Evidence supporting the efficacy of RTX in SPS is limited by the small sample sizes of the included studies and the variability in treatment protocols. However, RTX has shown efficacy for clinical improvement. Correlation with anti-GAD titers remains still unclear. Further randomized controlled trials are needed to confirm RTX as an established treatment for SPS.

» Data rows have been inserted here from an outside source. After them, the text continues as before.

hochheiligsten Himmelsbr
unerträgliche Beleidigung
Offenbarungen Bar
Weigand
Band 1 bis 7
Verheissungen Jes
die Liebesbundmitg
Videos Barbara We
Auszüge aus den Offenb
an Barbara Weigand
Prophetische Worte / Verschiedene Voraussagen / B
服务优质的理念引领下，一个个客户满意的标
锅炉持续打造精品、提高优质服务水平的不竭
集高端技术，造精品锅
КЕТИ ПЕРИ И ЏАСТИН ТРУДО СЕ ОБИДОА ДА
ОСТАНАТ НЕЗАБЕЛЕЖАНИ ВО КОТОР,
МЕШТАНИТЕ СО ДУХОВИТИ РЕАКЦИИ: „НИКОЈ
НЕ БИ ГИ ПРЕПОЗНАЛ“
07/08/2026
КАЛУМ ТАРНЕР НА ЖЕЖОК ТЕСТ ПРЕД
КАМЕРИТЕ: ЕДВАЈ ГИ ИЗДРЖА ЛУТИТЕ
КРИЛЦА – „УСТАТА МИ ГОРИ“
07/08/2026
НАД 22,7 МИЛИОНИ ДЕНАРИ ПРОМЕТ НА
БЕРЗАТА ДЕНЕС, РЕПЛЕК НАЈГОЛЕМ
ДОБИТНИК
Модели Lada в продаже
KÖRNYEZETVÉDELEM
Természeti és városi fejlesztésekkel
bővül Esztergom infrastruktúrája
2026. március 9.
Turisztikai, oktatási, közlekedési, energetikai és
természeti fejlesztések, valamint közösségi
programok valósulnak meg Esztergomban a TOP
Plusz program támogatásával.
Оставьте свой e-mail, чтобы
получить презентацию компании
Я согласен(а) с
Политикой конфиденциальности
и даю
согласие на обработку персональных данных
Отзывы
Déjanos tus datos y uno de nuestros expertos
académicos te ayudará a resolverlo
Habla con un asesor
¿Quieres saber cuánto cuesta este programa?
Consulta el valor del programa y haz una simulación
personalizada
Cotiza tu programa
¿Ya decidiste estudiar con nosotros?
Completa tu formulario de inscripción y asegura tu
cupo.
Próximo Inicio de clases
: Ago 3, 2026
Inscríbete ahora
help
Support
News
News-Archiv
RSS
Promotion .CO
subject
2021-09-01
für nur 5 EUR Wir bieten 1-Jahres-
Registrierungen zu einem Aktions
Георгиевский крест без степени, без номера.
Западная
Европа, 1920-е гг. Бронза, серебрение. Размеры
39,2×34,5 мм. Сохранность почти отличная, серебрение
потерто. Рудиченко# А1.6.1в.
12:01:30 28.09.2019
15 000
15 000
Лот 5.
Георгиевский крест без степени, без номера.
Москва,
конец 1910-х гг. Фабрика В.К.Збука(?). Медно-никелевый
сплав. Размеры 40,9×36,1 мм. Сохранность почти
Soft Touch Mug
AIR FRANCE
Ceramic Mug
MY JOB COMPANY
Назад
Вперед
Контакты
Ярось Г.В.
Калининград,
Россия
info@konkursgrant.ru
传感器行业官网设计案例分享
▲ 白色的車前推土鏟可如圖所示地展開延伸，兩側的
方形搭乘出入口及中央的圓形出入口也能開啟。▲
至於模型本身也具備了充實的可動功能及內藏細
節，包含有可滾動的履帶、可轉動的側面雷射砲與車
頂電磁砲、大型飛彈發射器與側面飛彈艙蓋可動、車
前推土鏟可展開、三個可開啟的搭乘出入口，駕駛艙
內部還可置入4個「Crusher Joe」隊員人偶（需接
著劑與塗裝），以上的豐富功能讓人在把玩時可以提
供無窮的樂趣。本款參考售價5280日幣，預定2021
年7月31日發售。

僵人综合征(SPS)是一种罕见的自身免疫性神经疾病,其特征为肌肉僵硬和疼痛性痉挛,主要影响年轻女性。它常与高滴度的抗谷氨酸脱羧酶(GAD)65抗体相关。目前SPS的治疗方法包括对症治疗和免疫调节方法,但由于许多患者反应不完全且疾病仍有进展,因此需要更有效的治疗方法。
本系统评价遵循系统评价和Meta分析的首选报告项目(PRISMA)指南,通过在PubMed、Web of Knowledge、谷歌学术和科学Direct上进行文献检索。选择评估利妥昔单抗(RTX)治疗SPS的疗效、安全性、剂量以及对伴随治疗影响的研究。还分析了抗GAD滴度的数据。
选取了2005年7月至2022年10月间发表的14项研究。这些研究纳入了30例接受RTX治疗的SPS患者。在剂量、给药方案和患者评估方面,数据存在异质性。RTX总体耐受性良好,副作用罕见,包括输液反应或感染。大多数患者出现了显著的临床改善,一小部分患者实现了完全缓解。在一些研究中抗GAD抗体滴度有所下降,但与临床结果无一致的相关性。
纳入研究的样本量较小以及治疗方案的变异性限制了支持RTX治疗SPS疗效的证据。然而,RTX已显示出临床改善的疗效。与抗GAD滴度的相关性仍不明确。需要进一步的随机对照试验来证实RTX作为SPS既定治疗方法的有效性。